===== Provided passage

SAC-N

Overview

SAC-N is a simple extension of well known online Soft Actor Critic (SAC) algorithm. For an overview of online SAC, see the excellent documentation at CleanRL. SAC utilizes a conventional technique from online RL, Clipped Double Q-learning, which uses the minimum value of two parallel Q-networks as the Bellman target. SAC-N modifies SAC by increasing the size of the Q-ensemble from \(2\) to \(N\) to prevent the overestimation. That's it!

Critic loss (change in blue):

\[ \min _{\phi_i} \mathbb{E}_{\mathbf{s}, \mathbf{a}, \mathbf{s}^{\prime} \sim \mathcal{D}}\left[\left(Q_{\phi_i}(\mathbf{s}, \mathbf{a})-\left(r(\mathbf{s}, \mathbf{a})+\gamma \mathbb{E}_{\mathbf{a}^{\prime} \sim \pi_\theta\left(\cdot \mid \mathbf{s}^{\prime}\right)}\left[\min _{\color{blue}{j=1, \ldots, N}} Q_{\phi_j^{\prime}}\left(\mathbf{s}^{\prime}, \mathbf{a}^{\prime}\right)-\alpha \log \pi_\theta\left(\mathbf{a}^{\prime} \mid \mathbf{s}^{\prime}\right)\right]\right)\right)^2\right] \]

Actor loss (change in blue):

\[ \max _\theta \mathbb{E}_{\mathbf{s} \sim \mathcal{D}, \mathbf{a} \sim \pi_\theta(\cdot \mid \mathbf{s})}\left[\min _{\color{blue}{j=1, \ldots, N}} Q_{\phi_j}(\mathbf{s}, \mathbf{a})-\alpha \log \pi_\theta(\mathbf{a} \mid \mathbf{s})\right] \]

Why does it work? There is a simple intuition given in the original paper. The clipped Q-learning algorithm, which chooses the worst-case Q-value instead to compute the pessimistic estimate, can also be interpreted as utilizing the LCB of the Q-value predictions. Suppose \(Q(s, a)\) follows a Gaussian distribution with mean \(m(s, a)\) and standard deviation \(\sigma(s, a)\). Also, let \(\left\{Q_j(\mathbf{s}, \mathbf{a})\right\}_{j=1}^N\) be realizations of \(Q(s, a)\). Then, we can approximate the expected minimum of the realizations as

\[ \mathbb{E}\left[\min _{j=1, \ldots, N} Q_j(\mathbf{s}, \mathbf{a})\right] \approx m(\mathbf{s}, \mathbf{a})-\Phi^{-1}\left(\frac{N-\frac{\pi}{8}}{N-\frac{\pi}{4}+1}\right) \sigma(\mathbf{s}, \mathbf{a}) \]

where \(\Phi\) is the CDF of the standard Gaussian distribution. This relation indicates that using the clipped Q-value is similar to penalizing the ensemble mean of the Q-values with the standard deviation scaled by a coefficient dependent on \(N\). For OOD actions, the standard deviation will be higher, and thus the penalty will be stronger, preventing divergence.

==========
===== Record list

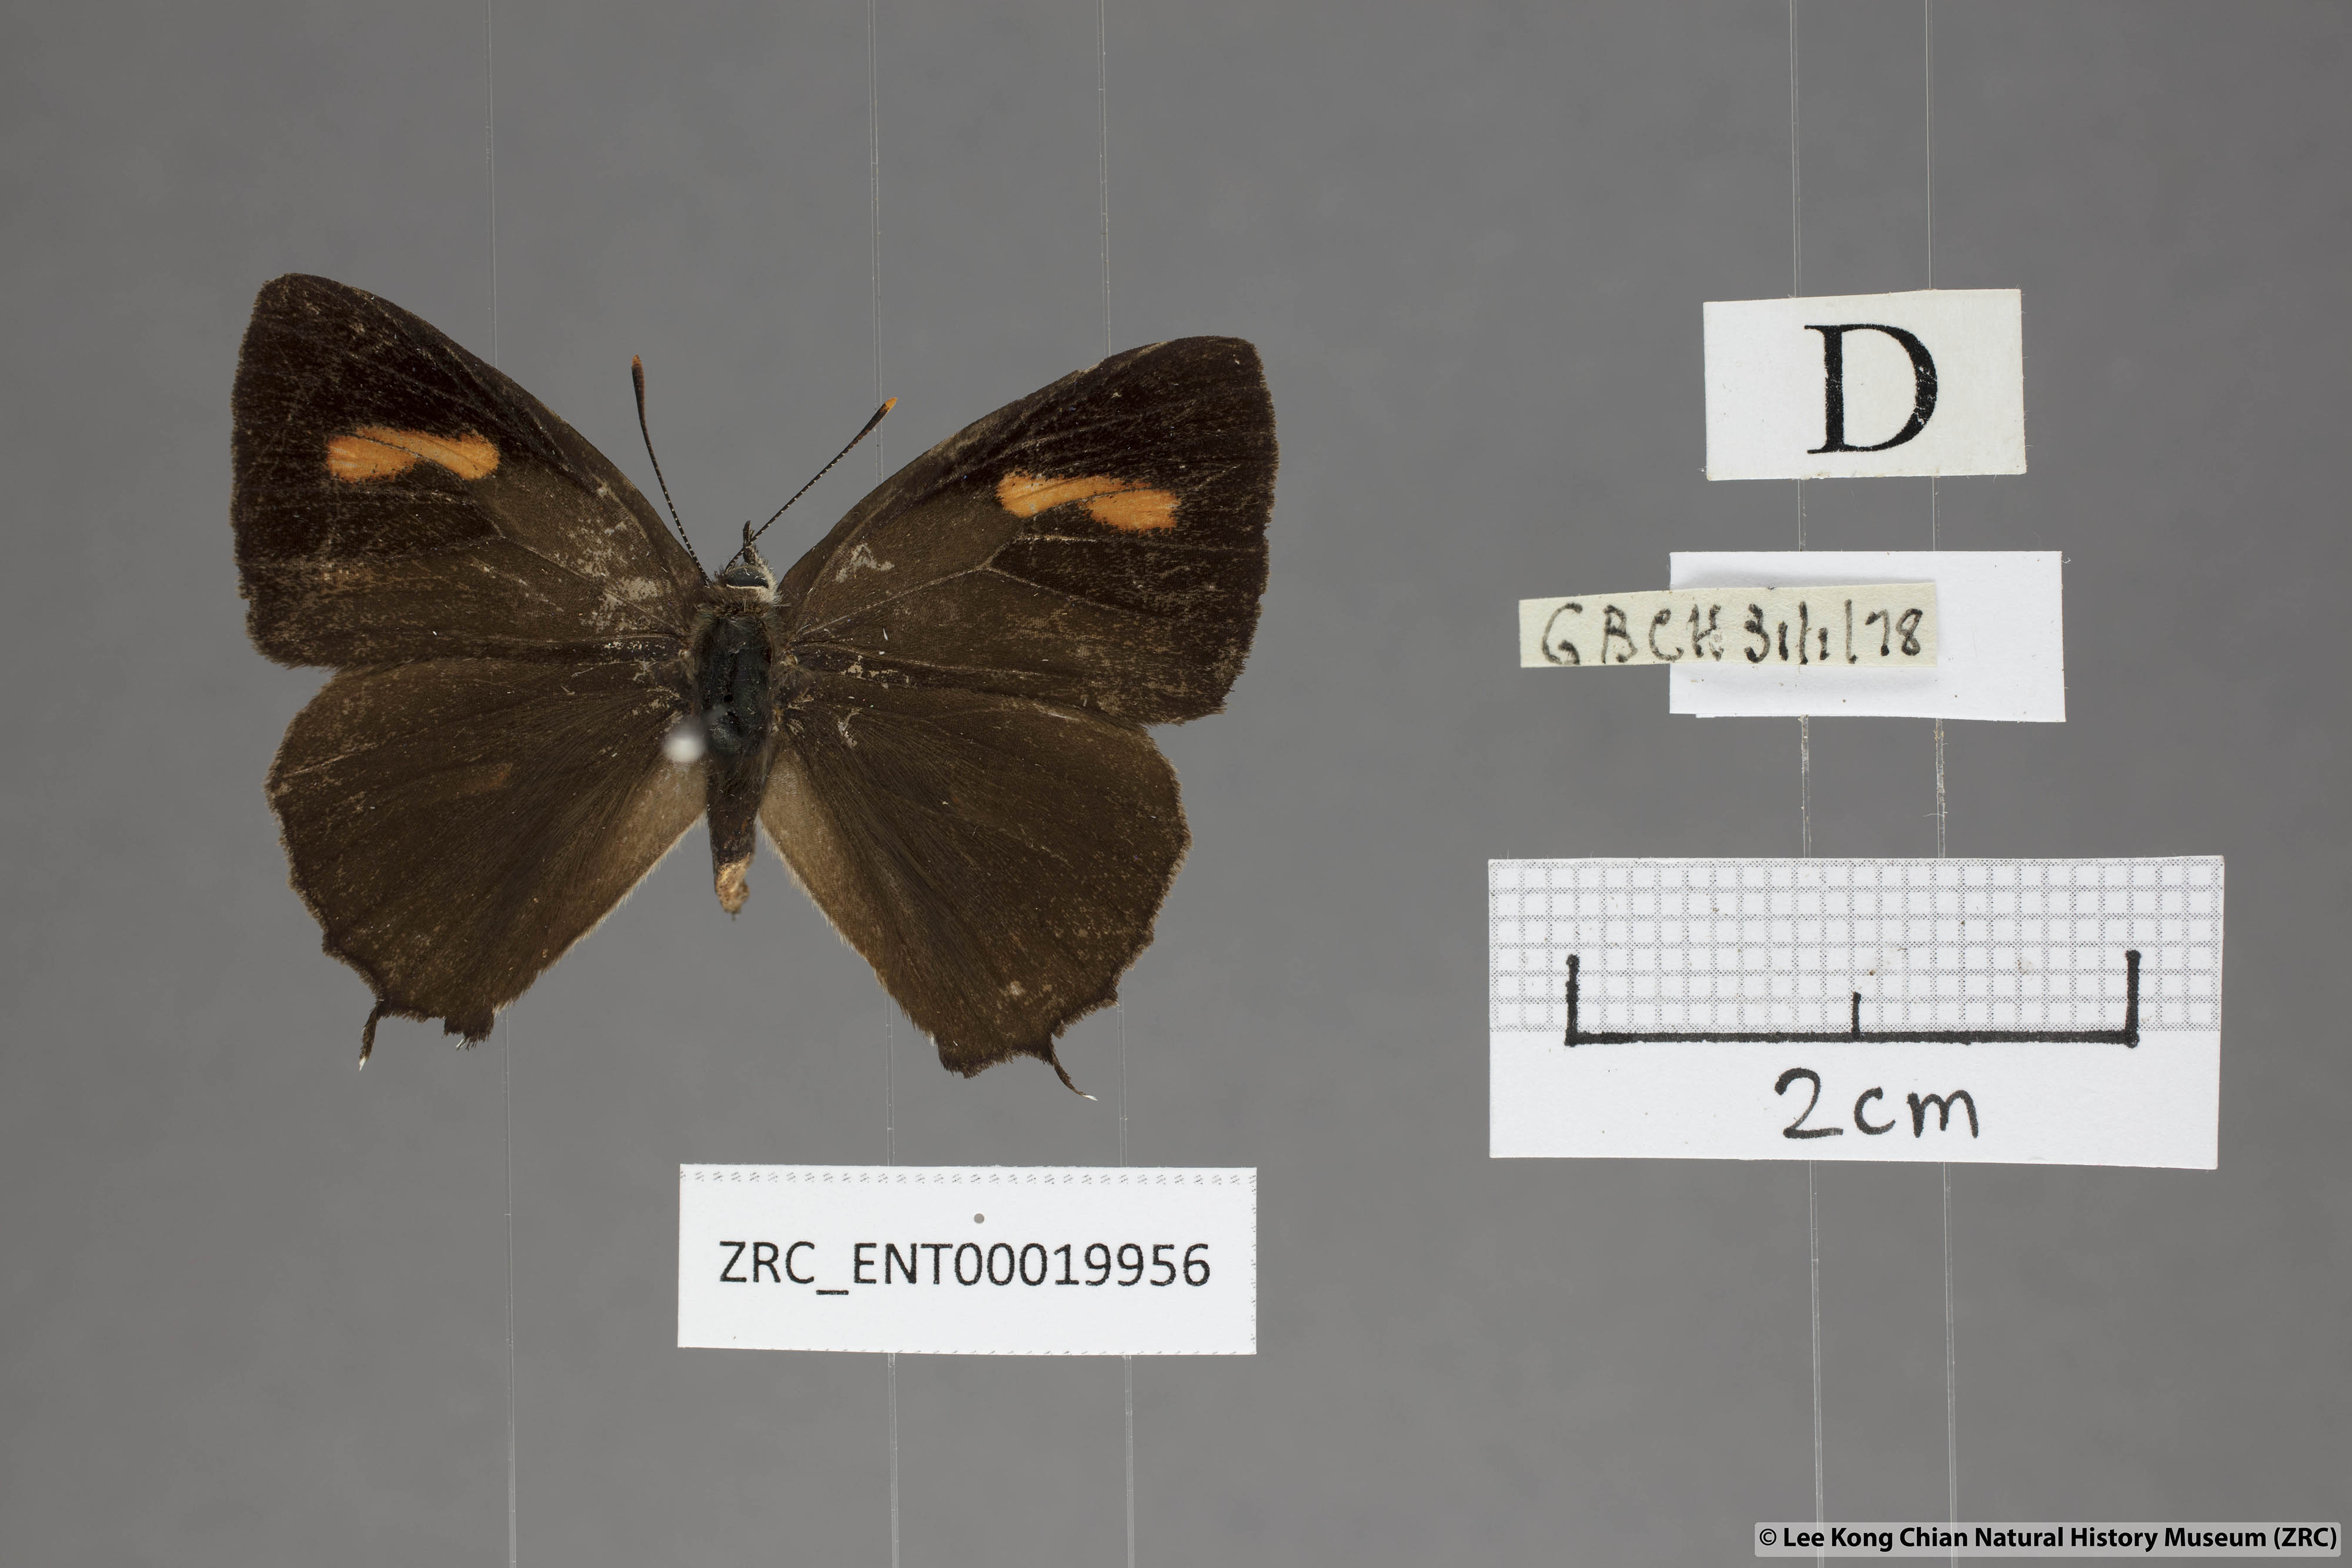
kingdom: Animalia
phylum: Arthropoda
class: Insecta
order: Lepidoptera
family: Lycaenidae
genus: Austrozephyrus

==========

What you need to do:
- 1) In the SAC-N overview, what does \(\Phi\) denote in the approximation of the expected minimum?
- 2) Pick up the SAC-N overview after its last sentence and continue it.
The records are separate material from the SAC-N overview.

Answers to each task:
- 1) The CDF of the standard Gaussian distribution.

- 2)
Original paper:

Uncertainty-Based Offline Reinforcement Learning with Diversified Q-Ensemble

Reference resources:

Official codebase for SAC-N and EDAC

Success

SAC-N is extremely simple extension of online SAC and works quite well out of box on majority of the benchmarks.
Usually only one parameter needs tuning - the size of the critics ensemble. It has SOTA results on the D4RL-Mujoco domain.

Warning

Typically, SAC-N requires more time to converge, 3M updates instead of the usual 1M. Also, more complex tasks
may require a larger ensemble size, which will considerably increase training time. Finally, 
SAC-N mysteriously does not work on the AntMaze domain. If you know how to fix this, let us know, it would be awesome!

Possible extensions:

We'd be glad if someone would be interested in contributing them!

Implemented Variants

Variants Implemented	Description
`offline/sac_n.py` configs	For continuous action spaces and offline RL without fine-tuning support.

Explanation of logged metrics

critic_loss: sum of the Q-ensemble individual mean losses (for loss definition see above)
actor_loss: mean actor loss (for loss definition see above)
alpha_loss: entropy regularization coefficient loss for automatic policy entropy tuning (see CleanRL docs for more details)
batch_entropy: estimation of the policy distribution entropy based on the batch states
alpha: coefficient for entropy regularization of the policy
q_policy_std: standard deviation of the Q-ensemble on batch of states and policy actions
q_random_std: standard deviation of the Q-ensemble on batch of states and random (OOD) actions
eval/reward_mean: mean undiscounted evaluation return
eval/reward_std: standard deviation of the undiscounted evaluation return across config.eval_episodes episodes
eval/normalized_score_mean: mean evaluation normalized score. Should be between 0 and 100, where 100+ is the performance above expert for this environment. Implemented by D4RL library [ source].
eval/normalized_score_std: standard deviation of the evaluation normalized score across config.eval_episodes episodes

Implementation details

Efficient ensemble implementation with vectorized linear layers (algorithms/offline/sac_n.py#L174)
Actor last layer initialization with small values (algorithms/offline/sac_n.py#L223)
Critic last layer initialization with small values (but bigger than in actor) (algorithms/offline/sac_n.py#L283)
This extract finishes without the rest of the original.